> Listed records

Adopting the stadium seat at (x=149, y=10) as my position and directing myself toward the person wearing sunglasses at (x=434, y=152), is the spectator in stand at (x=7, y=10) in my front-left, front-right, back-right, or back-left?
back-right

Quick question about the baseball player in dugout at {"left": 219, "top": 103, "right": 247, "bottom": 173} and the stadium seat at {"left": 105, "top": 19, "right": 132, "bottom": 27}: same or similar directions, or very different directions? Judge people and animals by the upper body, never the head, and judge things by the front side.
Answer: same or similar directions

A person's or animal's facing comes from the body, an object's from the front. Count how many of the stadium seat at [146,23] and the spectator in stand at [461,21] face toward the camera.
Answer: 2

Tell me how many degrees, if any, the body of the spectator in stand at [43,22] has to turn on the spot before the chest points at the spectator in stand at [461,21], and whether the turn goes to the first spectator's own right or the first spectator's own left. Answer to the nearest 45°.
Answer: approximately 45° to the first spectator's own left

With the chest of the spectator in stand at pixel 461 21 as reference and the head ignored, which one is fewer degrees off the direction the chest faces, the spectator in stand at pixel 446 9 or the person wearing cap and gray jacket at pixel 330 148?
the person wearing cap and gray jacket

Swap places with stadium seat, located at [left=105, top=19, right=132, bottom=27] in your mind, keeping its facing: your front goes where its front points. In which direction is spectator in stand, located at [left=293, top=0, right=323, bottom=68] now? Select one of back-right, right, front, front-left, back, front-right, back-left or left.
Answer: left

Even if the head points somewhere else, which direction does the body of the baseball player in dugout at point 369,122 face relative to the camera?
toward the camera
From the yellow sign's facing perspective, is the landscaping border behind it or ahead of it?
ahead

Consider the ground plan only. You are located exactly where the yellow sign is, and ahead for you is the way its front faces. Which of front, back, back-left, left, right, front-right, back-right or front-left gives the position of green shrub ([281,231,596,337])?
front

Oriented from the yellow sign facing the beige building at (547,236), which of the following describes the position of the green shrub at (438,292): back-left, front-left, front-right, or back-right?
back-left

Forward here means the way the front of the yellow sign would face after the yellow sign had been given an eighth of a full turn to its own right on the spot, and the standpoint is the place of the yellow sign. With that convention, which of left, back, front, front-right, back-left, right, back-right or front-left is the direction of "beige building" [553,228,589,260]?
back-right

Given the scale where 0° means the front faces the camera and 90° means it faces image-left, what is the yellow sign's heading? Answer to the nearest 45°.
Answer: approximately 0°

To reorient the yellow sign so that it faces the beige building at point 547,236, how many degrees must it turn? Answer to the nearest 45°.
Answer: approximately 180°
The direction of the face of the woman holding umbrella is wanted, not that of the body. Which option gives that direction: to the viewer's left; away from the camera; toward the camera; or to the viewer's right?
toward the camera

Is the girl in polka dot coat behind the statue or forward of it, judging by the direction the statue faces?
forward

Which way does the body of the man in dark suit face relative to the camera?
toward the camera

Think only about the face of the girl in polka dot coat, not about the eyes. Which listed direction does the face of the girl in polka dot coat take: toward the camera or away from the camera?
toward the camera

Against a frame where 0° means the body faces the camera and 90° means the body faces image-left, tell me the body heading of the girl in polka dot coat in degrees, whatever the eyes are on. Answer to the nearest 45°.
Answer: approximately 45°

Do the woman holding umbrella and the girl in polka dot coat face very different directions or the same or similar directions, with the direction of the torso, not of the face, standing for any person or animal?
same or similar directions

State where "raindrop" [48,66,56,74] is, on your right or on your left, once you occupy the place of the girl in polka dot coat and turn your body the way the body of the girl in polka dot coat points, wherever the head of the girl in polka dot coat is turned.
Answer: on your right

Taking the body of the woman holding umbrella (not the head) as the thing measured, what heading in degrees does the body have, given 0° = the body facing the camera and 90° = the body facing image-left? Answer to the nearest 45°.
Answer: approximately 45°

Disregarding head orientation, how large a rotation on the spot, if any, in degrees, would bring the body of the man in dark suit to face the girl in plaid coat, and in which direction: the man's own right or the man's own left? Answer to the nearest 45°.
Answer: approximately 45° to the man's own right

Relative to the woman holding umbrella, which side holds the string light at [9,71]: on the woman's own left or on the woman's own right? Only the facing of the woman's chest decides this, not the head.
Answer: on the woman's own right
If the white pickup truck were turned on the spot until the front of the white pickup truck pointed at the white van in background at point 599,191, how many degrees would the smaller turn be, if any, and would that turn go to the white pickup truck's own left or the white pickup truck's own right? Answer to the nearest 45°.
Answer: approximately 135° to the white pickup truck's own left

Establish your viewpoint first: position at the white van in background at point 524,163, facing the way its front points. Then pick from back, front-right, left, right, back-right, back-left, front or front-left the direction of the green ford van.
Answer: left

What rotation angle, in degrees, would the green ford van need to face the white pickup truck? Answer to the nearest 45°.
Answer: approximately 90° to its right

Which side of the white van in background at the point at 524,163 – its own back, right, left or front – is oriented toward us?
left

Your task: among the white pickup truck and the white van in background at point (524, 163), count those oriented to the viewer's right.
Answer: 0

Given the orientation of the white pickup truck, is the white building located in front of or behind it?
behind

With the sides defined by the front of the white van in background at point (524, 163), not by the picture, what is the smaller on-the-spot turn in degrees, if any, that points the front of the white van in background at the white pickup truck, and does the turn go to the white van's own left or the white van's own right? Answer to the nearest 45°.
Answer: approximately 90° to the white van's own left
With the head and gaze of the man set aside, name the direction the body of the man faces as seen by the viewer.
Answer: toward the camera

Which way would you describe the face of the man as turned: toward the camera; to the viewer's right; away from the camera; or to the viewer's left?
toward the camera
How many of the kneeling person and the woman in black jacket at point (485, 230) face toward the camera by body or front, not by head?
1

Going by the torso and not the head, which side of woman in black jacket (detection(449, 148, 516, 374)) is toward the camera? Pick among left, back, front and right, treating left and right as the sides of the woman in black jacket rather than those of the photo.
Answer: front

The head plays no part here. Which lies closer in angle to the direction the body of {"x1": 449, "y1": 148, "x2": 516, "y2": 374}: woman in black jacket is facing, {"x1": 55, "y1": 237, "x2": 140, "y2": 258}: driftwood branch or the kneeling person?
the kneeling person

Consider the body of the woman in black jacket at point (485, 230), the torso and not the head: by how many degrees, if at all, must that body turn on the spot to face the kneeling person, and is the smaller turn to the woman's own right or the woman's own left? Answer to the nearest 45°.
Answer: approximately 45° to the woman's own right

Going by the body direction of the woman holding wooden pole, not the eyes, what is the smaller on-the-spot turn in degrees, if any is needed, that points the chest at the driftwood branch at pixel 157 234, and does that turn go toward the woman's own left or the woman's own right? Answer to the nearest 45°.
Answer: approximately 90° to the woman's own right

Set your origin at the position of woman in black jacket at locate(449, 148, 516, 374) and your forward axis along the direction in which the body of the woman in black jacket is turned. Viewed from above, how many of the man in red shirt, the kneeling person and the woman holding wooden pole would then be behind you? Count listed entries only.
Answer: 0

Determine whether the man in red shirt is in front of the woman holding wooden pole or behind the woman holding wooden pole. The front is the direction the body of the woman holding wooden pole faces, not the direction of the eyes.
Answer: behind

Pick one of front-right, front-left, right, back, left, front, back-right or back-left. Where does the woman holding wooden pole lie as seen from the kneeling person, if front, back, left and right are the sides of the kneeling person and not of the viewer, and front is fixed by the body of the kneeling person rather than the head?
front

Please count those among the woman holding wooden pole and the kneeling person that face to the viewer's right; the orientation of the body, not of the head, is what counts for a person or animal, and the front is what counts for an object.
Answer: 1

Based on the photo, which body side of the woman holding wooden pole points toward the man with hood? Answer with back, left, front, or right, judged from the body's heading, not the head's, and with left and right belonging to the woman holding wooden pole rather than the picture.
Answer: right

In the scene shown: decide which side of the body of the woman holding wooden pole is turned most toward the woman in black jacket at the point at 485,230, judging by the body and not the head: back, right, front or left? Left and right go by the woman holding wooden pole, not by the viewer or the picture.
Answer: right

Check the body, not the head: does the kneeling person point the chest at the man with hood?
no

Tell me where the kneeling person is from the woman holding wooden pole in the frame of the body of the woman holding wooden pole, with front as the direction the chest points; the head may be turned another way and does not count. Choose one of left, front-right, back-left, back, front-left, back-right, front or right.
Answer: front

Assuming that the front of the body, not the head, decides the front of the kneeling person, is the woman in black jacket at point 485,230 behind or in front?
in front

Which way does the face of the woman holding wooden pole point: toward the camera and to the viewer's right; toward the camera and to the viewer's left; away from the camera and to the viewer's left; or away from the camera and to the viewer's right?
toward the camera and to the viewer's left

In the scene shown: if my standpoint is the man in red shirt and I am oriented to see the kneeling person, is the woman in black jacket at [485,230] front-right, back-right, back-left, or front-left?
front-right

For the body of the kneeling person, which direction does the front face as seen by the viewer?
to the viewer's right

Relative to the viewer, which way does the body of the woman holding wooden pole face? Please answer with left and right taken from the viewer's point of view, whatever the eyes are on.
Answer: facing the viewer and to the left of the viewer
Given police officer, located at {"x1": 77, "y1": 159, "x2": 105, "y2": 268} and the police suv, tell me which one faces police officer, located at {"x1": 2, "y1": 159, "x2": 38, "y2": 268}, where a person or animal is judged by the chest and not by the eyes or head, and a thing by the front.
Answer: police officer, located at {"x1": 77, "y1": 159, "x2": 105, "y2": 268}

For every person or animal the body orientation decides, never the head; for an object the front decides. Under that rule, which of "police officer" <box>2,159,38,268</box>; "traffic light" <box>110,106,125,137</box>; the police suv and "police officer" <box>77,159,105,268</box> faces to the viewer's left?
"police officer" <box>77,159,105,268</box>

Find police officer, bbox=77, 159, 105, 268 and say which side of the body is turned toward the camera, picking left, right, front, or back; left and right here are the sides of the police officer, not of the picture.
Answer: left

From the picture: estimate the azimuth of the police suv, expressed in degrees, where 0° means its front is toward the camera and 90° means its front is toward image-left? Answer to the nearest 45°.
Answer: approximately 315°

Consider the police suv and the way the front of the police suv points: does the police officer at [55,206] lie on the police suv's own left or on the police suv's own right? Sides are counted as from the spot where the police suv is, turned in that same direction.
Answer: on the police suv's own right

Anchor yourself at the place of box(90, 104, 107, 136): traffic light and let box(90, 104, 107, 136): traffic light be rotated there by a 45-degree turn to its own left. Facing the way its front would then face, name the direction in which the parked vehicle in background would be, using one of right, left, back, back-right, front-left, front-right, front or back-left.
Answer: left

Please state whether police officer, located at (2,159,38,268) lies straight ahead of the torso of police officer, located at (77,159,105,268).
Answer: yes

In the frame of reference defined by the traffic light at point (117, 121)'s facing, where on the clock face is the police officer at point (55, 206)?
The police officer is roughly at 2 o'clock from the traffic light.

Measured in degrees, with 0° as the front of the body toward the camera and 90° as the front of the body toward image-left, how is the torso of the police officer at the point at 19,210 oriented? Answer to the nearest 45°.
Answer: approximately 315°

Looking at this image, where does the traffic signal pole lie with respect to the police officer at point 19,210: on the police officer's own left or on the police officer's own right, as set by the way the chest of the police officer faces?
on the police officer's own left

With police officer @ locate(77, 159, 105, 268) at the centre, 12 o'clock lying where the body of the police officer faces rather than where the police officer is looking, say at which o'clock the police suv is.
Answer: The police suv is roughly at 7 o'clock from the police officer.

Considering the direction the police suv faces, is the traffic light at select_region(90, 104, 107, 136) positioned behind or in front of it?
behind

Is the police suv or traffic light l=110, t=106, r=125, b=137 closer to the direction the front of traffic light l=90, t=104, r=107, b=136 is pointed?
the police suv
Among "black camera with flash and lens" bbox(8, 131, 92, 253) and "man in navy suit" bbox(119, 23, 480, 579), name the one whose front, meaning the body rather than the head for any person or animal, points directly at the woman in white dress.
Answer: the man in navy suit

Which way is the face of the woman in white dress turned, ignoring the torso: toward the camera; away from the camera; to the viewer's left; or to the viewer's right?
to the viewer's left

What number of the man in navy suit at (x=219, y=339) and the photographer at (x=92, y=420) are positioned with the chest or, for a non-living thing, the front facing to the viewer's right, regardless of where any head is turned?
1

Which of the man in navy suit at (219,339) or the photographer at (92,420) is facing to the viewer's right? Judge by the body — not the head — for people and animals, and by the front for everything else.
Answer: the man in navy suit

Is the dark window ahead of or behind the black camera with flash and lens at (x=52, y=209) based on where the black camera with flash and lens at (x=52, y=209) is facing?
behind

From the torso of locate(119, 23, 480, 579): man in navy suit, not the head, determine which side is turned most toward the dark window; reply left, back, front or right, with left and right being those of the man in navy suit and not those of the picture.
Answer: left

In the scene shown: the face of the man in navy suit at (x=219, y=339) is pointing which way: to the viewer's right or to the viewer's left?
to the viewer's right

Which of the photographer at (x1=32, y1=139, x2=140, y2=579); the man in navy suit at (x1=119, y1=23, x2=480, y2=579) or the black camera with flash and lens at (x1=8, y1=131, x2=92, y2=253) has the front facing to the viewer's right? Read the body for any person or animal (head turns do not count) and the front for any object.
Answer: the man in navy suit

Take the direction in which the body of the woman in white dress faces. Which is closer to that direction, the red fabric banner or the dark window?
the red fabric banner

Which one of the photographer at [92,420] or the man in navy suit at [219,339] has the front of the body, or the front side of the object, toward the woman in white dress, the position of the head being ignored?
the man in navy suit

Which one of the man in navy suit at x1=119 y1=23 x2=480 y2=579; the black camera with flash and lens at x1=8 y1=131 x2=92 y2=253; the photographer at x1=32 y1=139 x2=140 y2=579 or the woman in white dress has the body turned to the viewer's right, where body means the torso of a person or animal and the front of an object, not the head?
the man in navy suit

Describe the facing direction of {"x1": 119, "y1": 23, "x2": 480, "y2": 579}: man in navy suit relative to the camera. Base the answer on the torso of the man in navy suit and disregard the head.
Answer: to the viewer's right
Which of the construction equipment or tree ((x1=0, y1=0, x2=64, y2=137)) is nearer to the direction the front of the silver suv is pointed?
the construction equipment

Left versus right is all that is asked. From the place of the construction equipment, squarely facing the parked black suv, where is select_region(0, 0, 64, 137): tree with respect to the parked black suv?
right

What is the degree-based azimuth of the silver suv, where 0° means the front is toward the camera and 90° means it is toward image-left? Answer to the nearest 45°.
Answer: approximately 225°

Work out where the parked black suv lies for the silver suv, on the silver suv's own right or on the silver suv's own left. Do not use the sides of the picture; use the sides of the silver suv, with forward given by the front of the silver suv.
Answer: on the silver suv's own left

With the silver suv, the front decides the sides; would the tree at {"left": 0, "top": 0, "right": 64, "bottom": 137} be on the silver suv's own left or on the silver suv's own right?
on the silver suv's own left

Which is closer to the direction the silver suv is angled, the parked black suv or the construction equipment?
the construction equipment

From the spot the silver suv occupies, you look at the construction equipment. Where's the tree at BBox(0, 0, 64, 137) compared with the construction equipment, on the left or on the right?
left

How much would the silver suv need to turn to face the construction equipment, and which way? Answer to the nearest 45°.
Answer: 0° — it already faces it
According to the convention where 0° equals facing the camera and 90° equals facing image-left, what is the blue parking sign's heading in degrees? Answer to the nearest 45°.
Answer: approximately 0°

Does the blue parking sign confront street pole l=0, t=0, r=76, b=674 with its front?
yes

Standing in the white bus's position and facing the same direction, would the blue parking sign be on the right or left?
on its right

> How to complete this task
Rename "police suv" as "patrol car" in the lines starting with the one that contains "Relative to the viewer, which" and going on through the one that contains "Answer: police officer, located", and give those lines back with nothing else changed.

> Solution
Relative to the viewer, which way does the body of the woman holding wooden pole face? Please answer with left and right taken from the viewer's point of view, whatever the eyes are on.
Answer: facing the viewer and to the left of the viewer
Given police officer, located at {"x1": 77, "y1": 159, "x2": 105, "y2": 268} and the patrol car, tell me which one faces police officer, located at {"x1": 2, "y1": 159, "x2": 38, "y2": 268}, where a person or animal is judged by the chest and not by the eyes or head, and a thing by the front.
Answer: police officer, located at {"x1": 77, "y1": 159, "x2": 105, "y2": 268}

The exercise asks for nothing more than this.